• **The problem**
Each line in the data holding "casing" should be listed.

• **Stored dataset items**
* * * * * * * * *

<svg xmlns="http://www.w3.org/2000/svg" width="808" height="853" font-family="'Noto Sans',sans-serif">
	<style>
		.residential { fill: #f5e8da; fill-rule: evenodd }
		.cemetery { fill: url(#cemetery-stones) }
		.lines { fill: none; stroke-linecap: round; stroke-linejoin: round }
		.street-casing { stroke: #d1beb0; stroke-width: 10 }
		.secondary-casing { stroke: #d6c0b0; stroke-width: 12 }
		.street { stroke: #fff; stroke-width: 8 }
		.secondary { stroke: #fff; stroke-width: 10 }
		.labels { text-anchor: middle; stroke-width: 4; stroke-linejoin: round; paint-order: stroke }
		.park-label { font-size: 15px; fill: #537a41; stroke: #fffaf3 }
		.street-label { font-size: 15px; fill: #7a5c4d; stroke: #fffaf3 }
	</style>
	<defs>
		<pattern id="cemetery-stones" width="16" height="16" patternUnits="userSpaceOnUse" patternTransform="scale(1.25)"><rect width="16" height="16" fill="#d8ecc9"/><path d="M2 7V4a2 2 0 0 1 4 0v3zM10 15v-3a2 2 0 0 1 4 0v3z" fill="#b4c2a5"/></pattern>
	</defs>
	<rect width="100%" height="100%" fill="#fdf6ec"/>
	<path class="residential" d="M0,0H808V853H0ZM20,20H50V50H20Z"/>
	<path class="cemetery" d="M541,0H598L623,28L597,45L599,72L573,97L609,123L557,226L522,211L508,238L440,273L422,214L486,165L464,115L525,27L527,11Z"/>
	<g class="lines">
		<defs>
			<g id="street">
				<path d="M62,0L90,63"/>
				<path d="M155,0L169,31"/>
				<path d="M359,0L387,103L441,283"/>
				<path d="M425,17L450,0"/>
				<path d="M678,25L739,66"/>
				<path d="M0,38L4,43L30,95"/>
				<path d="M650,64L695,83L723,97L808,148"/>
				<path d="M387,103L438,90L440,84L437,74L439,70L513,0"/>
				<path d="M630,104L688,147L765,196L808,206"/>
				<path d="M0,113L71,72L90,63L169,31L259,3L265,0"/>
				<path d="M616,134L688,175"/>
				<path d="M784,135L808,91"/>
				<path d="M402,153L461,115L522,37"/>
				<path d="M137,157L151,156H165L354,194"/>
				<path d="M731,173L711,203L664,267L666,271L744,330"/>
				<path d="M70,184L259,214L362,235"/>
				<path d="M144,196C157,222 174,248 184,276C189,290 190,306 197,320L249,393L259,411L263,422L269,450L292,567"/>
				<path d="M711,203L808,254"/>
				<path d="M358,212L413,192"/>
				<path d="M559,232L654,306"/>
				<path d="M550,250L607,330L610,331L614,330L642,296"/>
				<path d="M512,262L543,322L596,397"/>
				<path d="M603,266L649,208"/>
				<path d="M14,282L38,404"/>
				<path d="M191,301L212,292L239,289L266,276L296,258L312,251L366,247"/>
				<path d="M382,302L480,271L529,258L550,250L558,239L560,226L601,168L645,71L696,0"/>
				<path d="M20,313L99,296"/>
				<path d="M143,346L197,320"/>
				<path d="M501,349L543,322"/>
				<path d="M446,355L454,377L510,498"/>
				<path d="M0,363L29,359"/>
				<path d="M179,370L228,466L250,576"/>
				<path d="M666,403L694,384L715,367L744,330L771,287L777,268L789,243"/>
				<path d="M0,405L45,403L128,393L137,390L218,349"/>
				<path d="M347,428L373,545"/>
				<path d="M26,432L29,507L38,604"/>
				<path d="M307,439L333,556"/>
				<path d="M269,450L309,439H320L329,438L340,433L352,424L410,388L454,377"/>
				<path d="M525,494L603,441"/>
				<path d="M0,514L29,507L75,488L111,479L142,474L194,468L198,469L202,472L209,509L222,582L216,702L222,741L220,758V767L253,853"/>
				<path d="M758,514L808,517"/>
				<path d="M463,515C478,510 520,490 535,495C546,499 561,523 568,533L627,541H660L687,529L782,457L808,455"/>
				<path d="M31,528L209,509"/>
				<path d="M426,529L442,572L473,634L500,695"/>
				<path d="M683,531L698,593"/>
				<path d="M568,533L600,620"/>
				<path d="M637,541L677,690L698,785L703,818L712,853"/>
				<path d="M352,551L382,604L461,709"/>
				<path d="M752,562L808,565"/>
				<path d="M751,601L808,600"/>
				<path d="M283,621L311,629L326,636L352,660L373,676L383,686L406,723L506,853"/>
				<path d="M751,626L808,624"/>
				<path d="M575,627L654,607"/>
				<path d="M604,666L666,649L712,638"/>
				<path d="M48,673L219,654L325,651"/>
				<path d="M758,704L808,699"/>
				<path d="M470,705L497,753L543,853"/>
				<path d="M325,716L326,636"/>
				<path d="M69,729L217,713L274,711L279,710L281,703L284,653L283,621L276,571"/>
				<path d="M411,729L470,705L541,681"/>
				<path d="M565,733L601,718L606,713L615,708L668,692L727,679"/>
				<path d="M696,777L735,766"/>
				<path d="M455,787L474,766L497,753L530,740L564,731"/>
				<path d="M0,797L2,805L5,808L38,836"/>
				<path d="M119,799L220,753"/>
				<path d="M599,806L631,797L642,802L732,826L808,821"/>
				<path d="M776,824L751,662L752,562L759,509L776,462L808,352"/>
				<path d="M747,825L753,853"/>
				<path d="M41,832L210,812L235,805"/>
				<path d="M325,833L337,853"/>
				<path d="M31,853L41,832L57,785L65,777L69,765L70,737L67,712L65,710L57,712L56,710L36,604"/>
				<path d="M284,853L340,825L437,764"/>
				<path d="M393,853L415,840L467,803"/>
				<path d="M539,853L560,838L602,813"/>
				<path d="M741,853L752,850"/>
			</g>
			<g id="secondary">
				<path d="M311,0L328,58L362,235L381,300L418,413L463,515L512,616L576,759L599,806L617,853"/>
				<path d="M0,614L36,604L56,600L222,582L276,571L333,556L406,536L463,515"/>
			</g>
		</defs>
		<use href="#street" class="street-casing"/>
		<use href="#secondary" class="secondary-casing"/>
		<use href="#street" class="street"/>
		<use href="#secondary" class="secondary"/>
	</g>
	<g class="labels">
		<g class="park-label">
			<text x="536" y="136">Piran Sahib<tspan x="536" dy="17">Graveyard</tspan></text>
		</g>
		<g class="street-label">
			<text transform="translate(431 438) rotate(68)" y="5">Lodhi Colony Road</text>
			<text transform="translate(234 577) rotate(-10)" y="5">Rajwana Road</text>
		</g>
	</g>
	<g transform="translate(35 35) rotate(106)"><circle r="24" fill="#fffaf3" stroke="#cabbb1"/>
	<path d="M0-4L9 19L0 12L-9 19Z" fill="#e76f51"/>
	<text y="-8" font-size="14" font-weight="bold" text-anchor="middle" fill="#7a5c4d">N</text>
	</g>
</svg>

* * * * * * * * *

• **Solution for this exercise**
		.street-casing { stroke: #d1beb0; stroke-width: 10 }
		.secondary-casing { stroke: #d6c0b0; stroke-width: 12 }
		<use href="#street" class="street-casing"/>
		<use href="#secondary" class="secondary-casing"/>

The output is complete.